In the second part of the thesis, we consider the problem of hybrid scheduling that was faced by Columbia Business School during the Covid-19 pandemic and describe the system that we implemented to address it. The system allows some students to attend in-person classes with social distancing, while their peers attend online, and schedules vary by day. We consider two variations of this problem: one where students have unique, individualized class enrollments, and one where they are grouped in teams that are enrolled in identical classes. We formulate both problems as mixed-integer programs.
In the first setting, students who are scheduled to attend all classes in person on a given day may, at times, be required to attend a particular class on that day online due to social distancing constraints. We count these instances as “excess.” We minimize excess and related objectives, and analyze and solve the relaxed linear program. In the second setting, we schedule the teams so that each team’s in-person attendance is balanced over days of week and spread out over the entire term. Our objective is to maximize interaction between different teams. Our program was used to schedule over 2,500 students in student-level scheduling and about 790 students in team-level scheduling from the Fall 2020 through Summer 2021 terms at Columbia Business School.
In the third part of the thesis, we consider a social network, where individuals choose actions which optimize utility which is a function of their neighbors’ actions. We assume that a central authority aiming to maximize social welfare at equilibrium can intervene by paying some cost to shift individual incentives, and that the cost is upper bounded by a budget. The intervention that maximizes the social welfare can be computed using the spectral decomposition of the adjacency matrix of the graph, yet this is infeasible in practice if the adjacency matrix is unknown.
We study the question of designing intervention strategies for graphs where the adjacency matrix is unknown and is drawn from some distribution.
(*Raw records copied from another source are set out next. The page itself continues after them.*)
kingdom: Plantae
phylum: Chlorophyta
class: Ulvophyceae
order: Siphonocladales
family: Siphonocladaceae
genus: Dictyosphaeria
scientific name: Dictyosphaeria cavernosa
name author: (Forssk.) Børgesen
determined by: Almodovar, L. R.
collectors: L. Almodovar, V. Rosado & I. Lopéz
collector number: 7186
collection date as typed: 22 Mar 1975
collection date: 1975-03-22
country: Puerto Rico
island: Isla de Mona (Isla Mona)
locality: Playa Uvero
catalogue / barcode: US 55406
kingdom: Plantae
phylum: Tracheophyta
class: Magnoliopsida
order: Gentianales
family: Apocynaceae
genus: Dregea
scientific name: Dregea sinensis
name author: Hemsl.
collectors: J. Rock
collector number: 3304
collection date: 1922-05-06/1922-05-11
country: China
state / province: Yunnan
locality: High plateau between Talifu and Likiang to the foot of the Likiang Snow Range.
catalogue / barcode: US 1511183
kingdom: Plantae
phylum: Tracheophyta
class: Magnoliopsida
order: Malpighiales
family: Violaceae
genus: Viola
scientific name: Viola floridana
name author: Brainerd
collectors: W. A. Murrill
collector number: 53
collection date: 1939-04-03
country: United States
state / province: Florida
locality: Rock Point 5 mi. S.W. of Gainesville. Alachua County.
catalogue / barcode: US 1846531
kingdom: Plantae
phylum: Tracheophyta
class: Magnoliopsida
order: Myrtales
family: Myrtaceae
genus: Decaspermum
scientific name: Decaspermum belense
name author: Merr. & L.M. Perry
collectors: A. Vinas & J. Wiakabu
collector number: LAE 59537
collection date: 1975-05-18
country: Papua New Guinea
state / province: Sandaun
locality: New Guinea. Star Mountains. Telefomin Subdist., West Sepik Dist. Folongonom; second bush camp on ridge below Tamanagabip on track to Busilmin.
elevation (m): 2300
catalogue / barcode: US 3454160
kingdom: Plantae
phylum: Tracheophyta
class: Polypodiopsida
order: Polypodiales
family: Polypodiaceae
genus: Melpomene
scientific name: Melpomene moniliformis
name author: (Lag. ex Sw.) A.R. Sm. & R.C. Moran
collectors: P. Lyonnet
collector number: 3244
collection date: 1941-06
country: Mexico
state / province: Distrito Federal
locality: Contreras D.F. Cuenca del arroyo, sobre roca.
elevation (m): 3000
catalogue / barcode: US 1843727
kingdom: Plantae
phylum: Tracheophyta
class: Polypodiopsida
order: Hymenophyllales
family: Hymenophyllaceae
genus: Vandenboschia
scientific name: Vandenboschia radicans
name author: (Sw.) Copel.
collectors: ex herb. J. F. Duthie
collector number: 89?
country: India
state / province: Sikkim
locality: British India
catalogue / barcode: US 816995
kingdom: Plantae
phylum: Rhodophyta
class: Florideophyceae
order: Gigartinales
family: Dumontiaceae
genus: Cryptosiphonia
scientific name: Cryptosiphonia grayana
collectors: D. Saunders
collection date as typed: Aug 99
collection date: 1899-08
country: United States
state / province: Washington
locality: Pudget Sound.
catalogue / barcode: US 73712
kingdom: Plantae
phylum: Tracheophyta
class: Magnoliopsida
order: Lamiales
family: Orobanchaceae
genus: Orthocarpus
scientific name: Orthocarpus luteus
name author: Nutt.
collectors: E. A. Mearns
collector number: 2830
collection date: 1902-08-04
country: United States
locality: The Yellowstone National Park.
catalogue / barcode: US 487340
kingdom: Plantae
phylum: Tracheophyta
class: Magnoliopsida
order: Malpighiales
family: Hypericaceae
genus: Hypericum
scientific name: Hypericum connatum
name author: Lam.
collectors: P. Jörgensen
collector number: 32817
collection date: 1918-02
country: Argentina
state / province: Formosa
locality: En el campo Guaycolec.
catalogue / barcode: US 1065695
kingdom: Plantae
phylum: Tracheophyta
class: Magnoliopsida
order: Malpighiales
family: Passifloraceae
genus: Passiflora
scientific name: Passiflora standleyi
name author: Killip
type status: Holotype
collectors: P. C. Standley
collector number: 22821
For several commonly studied random graph models, we show that the competitive ratio of in intervention proportional to the first eigenvector of the expected adjacency matrix, approaches 1 in probability as the graph size increases. We also provide several efficient sampling-based approaches for approximately recovering the first eigenvector when we do not know the distribution.
On the whole, our analysis compares three categories of interventions: those which use no data about the network, those which use some data (such as distributional knowledge or queries to the graph), and those which are fully optimal. We evaluate these intervention strategies on synthetic and real-world network data, and our results suggest that analysis of random graph models can be useful for determining when certain heuristics may perform well in practice.